La noche del pasado domingo, un supuesto coche bomba estalló frente al bar Terraza Condesa, en pleno corazón de la capital zacatecana. Los rumores señalan que no fue un accidente y acorde con un video que se difundió a través de redes sociales, se trató de un hombre solitario que arrojó un bidón de gasolina a un auto para luego encenderlo, afectando a otros dos automóviles y una motocicleta.
Las primeras imágenes revelaron una escena devastadora: la planta baja del inmueble quedó completamente destruida. No hubo amenaza previa o advertencia conocida hacia el dueño del bar. Afortunadamente, en declaraciones preliminares, los trabajadores del lugar aseguraron que no hubo víctimas mortales porque actuaron conforme a protocolo y lograron salvaguardar a los comensales.
Sin embargo, esta no es la primera vez que se registran explosiones en lugares de esparcimiento en Zacatecas. Basta recordar lo ocurrido el 23 de septiembre del año pasado, durante la FENAZA, cuando en plena presentación del espectáculo de los “Prófugos del Anexo” se produjo una explosión que dejó 14 personas heridas.
Aunque estos hechos no encajan, estrictamente hablando, en la definición jurídica de “terrorismo” —dado que no se ha identificado una motivación ideológica o política detrás de los ataques—, no por ello dejan de ser extremadamente graves. Se trata de delitos que atentan contra la integridad física de las personas y dañan gravemente su patrimonio.
Lo más preocupante es que, en ambos casos, hasta ahora no hay personas detenidas ni se conocen avances sustanciales en las investigaciones. Es una realidad conocida por todos: las fiscalías y ministerios públicos operan con recursos limitados, sin el personal ni las herramientas necesarias para una persecución eficaz del delito. En este contexto, la impunidad no solo persiste, sino que se afianza.
Estos hechos nos obligan a cuestionar seriamente la efectividad de la Estrategia Nacional de Seguridad Pública, recientemente aprobada en el Senado. Aunque retoma elementos del modelo del sexenio anterior, no ha logrado brindar los resultados que la ciudadanía espera. Ambas estrategias insisten en que “se atienden las causas”, pero rara vez se especifica cuáles son. Reducir todo al factor pobreza resulta no solo simplista, sino profundamente clasista y estigmatizante.

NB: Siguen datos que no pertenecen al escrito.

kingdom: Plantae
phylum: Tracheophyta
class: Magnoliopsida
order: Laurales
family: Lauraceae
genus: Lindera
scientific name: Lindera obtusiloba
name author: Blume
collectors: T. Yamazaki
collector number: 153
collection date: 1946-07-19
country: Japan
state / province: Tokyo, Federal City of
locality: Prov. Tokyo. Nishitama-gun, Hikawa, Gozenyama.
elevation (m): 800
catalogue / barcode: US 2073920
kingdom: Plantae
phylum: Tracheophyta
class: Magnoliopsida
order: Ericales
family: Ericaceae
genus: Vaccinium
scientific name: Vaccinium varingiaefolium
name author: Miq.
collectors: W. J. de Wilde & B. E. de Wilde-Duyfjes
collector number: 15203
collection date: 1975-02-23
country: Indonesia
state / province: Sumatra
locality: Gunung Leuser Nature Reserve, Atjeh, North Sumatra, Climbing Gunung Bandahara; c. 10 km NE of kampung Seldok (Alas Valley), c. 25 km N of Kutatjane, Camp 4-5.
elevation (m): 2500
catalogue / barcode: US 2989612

Reitero: combatir la inseguridad de manera integral exige políticas públicas que articulen la protección de derechos humanos —a través de la capacitación de los cuerpos de seguridad en el uso legítimo de la fuerza— con un verdadero fortalecimiento institucional que permita el acceso a una justicia pronta y expedita. A ello debe sumarse el desarrollo social, entendido como la recuperación del espacio público y la creación de oportunidades laborales dignas.
Si bien no existe una fórmula mágica para lograr un entorno seguro, hay elementos esenciales: la participación ciudadana para construir diagnósticos locales realistas, el diseño de políticas regionales diferenciadas y, sobre todo, mecanismos constantes de evaluación que permitan corregir el rumbo.
No podemos avanzar mientras persista una narrativa oficial que celebra la disminución de ciertos delitos, pero ignora el aumento de otros. Reconocer la realidad es el primer paso para transformarla. Zacatecas tiene aún muchos pendientes en materia de seguridad. No esperemos a que las explosiones se vuelvan rutina, ni a que afecten a cientos o miles de personas para actuar. La alarma ya sonó. Nos toca responder.